◆ SET TASKS:
1. Say whether each statement below agrees with the post on Paul and the New Perspective, answering yes or no and quoting the words of the post that decide it: (a) Sanders's Paul and Palestinian Judaism appeared in 1977; (b) Ernst Käsemann was Rudolf Bultmann's teacher; (c) in Sanders's covenantal nomism, obedience earns God's grace.
2. Transcribe part of the records, beginning at the line that contains "collectors: M. E. Hay" and stopping after the line that contains "genus: Campanula".
====== PASSAGE GIVEN
Thursday, January 31, 2013

Paul, Judaism, and Justification: A Brief Response to Dan Wallace, Part 1: Introducing the Issues

Nothing has energized the academic study of the Apostle Paul more in the past generation than the so-called "New Perspective on Paul" generated by E. P. Sanders's 1977 tome entitled Paul and Palestinian Judaism. Prior to that watershed publishing event, Pauline scholarship by and large had grown complacent in the imagined belief that the Protestant consensus built on Martin Luther's seminal interpretation of Galatians and Romans needed no substantial rethinking. This consensus involved two major propositions. First, justification by faith—the belief that people are "justified" or declared righteous before God through faith in Christ alone, apart from works—was the central driving force of Paul's thought. Second, as the foil against which the apostle was writing, Judaism was a "legalistic" religion, in which its adherents attempted to "earn" their "salvation" through the merit of their works. The fact that Judaism, thus conceived, bore remarkable similarities to the medieval Roman Catholicism against which the Reformers strove, was rarely reflected upon, other than to view it as a happy coincidence. Indeed, the historical particularity of Paul's argument with the Jews of his day was seen by many Lutheran scholars of the 20th century to be ultimately unimportant. Rudolf Bultmann, for example, in his attempt to wed Lutheranism with Heideggerian existentialism, understood the "Jew" to be representative of the homo religiosis who strove to undergird his or her own existence through achievement. Bultmann's student, Ernst Käsemann, in his valiant (and valid) effort to eradicate the understanding that the church is a community of "good people," argued that we must ask the question, "What does this Jewish nomism [i.e., a religion defined by keeping the Law] against which Paul taught really represent?" His point—and here he is not entirely mistaken—is that the church, in contradistinction to Second Temple Judaism, is a people defined by the truth that God justifies the ungodly (Romans 4:5).

After more than four centuries, the Lutheran (actually, Protestant) stream of scholarship had turned into a veritable Amazonian flow, impervious to both Jewish (Schechter, Montefiore, Schoeps, Sandmel) and Christian (Moore, Parkes) objections that its portrayal of Judaism was both prejudiced and inaccurate. It is a testament to Sanders's erudition (and, no doubt, to the cultural climate of the time) that he was able, with one mighty broadside, to alter the course of this stream, or at least to create a new stream in what has increasingly become something of an interpretive alluvial delta. What Sanders did was to revisit the beliefs of the broad spectrum of Second Temple and later Rabbinic Judaism by analyzing its primary texts on their own terms. His aim was explicit: "to destroy the view of Rabbinic Judaism which is still prevalent in much, perhaps most, New Testament scholarship" (p. 48). And he was, to a large extent, successful. Using the sociological categories of "getting in" and "staying in," Sanders proposed a view of Jewish belief he categorized, somewhat unhappily, with the ponderous designation "covenantal nomism." By this Sanders means:
... the view that one's place in God's plan is established on the basis of the covenant and that the covenant requires as the proper response of man his obedience to its commandments, while providing means of atonement for transgression. ... Obedience maintains one's position in the covenant, but it does not earn God's grace as such. (pp. 75, 420 [emphasis removed]).
============
====== RECORDS PROVIDED
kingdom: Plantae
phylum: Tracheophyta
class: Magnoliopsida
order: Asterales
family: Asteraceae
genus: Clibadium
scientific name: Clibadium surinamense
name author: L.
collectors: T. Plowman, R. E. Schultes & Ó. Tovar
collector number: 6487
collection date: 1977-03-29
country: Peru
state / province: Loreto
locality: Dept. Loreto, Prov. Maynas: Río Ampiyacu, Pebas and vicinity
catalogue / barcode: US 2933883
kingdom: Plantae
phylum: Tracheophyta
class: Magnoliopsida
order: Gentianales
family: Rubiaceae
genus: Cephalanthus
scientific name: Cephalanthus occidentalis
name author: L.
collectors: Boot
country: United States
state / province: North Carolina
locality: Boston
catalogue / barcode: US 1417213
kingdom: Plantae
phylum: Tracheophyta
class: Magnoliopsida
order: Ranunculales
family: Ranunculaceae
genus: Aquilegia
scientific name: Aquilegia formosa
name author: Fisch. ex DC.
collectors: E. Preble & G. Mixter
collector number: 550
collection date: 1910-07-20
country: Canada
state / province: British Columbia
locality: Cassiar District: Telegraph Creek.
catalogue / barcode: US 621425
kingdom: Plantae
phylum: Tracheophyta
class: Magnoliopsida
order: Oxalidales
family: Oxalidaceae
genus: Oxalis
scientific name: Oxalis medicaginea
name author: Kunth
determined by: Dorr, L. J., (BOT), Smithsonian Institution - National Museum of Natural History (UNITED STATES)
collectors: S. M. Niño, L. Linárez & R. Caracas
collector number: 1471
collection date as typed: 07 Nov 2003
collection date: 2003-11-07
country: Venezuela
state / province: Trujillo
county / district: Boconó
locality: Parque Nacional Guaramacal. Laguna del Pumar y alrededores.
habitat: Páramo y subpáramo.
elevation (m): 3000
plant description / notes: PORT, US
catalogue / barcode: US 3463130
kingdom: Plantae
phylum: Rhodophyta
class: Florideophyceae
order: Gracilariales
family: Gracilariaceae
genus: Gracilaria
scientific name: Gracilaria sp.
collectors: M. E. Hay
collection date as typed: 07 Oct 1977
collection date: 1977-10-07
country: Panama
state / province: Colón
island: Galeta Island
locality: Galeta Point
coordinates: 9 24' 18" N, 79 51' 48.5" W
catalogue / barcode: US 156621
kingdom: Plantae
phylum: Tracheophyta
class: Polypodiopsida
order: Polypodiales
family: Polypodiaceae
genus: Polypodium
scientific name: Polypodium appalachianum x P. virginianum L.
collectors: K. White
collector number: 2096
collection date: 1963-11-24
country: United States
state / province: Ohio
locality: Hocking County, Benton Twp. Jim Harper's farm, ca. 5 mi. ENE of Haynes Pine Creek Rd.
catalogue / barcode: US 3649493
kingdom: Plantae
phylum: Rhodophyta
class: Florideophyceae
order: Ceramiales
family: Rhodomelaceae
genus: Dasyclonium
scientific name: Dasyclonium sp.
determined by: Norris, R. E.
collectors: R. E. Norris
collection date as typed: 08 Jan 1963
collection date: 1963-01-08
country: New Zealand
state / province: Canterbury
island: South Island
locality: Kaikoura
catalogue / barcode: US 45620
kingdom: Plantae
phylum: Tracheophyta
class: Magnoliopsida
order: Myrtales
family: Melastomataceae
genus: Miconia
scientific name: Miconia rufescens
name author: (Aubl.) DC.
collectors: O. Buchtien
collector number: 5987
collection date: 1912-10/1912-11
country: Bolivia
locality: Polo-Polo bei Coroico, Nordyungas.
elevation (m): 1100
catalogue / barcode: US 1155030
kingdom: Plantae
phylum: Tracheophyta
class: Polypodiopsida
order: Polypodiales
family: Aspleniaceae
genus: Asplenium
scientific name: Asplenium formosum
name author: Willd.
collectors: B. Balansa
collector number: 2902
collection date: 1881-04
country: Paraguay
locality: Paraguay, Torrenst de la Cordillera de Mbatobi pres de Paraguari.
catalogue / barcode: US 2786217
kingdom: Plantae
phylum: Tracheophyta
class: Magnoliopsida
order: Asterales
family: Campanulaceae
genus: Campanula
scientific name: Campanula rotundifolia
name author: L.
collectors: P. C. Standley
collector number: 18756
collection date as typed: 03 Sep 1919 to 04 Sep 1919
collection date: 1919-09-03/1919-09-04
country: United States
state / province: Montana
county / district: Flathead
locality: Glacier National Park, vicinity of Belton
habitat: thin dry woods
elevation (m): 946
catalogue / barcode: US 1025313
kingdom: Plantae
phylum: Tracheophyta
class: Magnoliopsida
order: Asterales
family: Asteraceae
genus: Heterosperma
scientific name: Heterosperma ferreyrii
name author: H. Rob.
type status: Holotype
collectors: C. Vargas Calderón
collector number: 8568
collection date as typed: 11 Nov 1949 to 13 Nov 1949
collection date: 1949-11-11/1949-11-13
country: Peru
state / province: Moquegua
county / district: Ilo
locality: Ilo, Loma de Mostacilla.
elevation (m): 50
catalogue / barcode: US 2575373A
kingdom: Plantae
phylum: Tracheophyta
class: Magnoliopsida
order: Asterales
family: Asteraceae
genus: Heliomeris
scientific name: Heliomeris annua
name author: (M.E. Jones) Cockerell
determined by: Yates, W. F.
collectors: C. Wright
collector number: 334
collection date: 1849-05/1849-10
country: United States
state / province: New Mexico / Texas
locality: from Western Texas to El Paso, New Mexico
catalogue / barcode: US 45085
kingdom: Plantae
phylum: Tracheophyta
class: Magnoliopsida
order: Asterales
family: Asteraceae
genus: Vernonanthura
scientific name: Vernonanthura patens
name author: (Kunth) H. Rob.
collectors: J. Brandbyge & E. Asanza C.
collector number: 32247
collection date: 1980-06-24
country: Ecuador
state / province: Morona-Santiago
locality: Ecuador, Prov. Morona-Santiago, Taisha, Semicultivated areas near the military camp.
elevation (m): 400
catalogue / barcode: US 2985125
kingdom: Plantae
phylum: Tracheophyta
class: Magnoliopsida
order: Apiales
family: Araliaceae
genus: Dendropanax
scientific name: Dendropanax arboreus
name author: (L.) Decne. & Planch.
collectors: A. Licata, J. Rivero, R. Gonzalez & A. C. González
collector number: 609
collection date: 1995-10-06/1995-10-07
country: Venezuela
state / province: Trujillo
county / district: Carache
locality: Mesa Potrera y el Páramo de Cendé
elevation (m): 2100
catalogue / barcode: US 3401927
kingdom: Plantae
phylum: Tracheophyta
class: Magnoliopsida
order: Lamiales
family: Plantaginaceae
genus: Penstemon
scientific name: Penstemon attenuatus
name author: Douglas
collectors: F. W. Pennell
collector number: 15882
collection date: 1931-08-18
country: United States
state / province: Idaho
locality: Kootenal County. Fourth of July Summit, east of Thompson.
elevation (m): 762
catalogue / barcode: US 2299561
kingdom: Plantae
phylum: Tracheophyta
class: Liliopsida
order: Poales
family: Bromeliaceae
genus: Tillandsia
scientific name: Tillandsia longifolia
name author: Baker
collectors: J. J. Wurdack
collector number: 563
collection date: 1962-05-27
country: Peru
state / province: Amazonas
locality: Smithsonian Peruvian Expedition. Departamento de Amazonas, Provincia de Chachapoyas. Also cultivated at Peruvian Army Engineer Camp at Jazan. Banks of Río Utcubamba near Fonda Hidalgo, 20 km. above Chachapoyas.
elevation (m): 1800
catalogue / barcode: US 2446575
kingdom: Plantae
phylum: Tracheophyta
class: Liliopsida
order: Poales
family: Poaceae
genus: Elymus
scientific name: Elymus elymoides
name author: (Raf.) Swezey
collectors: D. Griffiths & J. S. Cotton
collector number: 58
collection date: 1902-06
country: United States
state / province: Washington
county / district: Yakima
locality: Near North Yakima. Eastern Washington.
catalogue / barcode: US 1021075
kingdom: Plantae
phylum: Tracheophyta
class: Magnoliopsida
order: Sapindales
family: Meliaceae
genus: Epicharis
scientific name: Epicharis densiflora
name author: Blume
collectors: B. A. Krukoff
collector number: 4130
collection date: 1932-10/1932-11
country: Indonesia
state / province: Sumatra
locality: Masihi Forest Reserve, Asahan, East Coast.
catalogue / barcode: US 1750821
============
◆ TASK RESULTS:
1.
(a) Yes: "E. P. Sanders's 1977 tome entitled Paul and Palestinian Judaism"
(b) No: "Bultmann's student, Ernst Käsemann"
(c) No: "Obedience maintains one's position in the covenant, but it does not earn God's grace as such."

2.
collectors: M. E. Hay
collection date as typed: 07 Oct 1977
collection date: 1977-10-07
country: Panama
state / province: Colón
island: Galeta Island
locality: Galeta Point
coordinates: 9 24' 18" N, 79 51' 48.5" W
catalogue / barcode: US 156621
kingdom: Plantae
phylum: Tracheophyta
class: Polypodiopsida
order: Polypodiales
family: Polypodiaceae
genus: Polypodium
scientific name: Polypodium appalachianum x P. virginianum L.
collectors: K. White
collector number: 2096
collection date: 1963-11-24
country: United States
state / province: Ohio
locality: Hocking County, Benton Twp. Jim Harper's farm, ca. 5 mi. ENE of Haynes Pine Creek Rd.
catalogue / barcode: US 3649493
kingdom: Plantae
phylum: Rhodophyta
class: Florideophyceae
order: Ceramiales
family: Rhodomelaceae
genus: Dasyclonium
scientific name: Dasyclonium sp.
determined by: Norris, R. E.
collectors: R. E. Norris
collection date as typed: 08 Jan 1963
collection date: 1963-01-08
country: New Zealand
state / province: Canterbury
island: South Island
locality: Kaikoura
catalogue / barcode: US 45620
kingdom: Plantae
phylum: Tracheophyta
class: Magnoliopsida
order: Myrtales
family: Melastomataceae
genus: Miconia
scientific name: Miconia rufescens
name author: (Aubl.) DC.
collectors: O. Buchtien
collector number: 5987
collection date: 1912-10/1912-11
country: Bolivia
locality: Polo-Polo bei Coroico, Nordyungas.
elevation (m): 1100
catalogue / barcode: US 1155030
kingdom: Plantae
phylum: Tracheophyta
class: Polypodiopsida
order: Polypodiales
family: Aspleniaceae
genus: Asplenium
scientific name: Asplenium formosum
name author: Willd.
collectors: B. Balansa
collector number: 2902
collection date: 1881-04
country: Paraguay
locality: Paraguay, Torrenst de la Cordillera de Mbatobi pres de Paraguari.
catalogue / barcode: US 2786217
kingdom: Plantae
phylum: Tracheophyta
class: Magnoliopsida
order: Asterales
family: Campanulaceae
genus: Campanula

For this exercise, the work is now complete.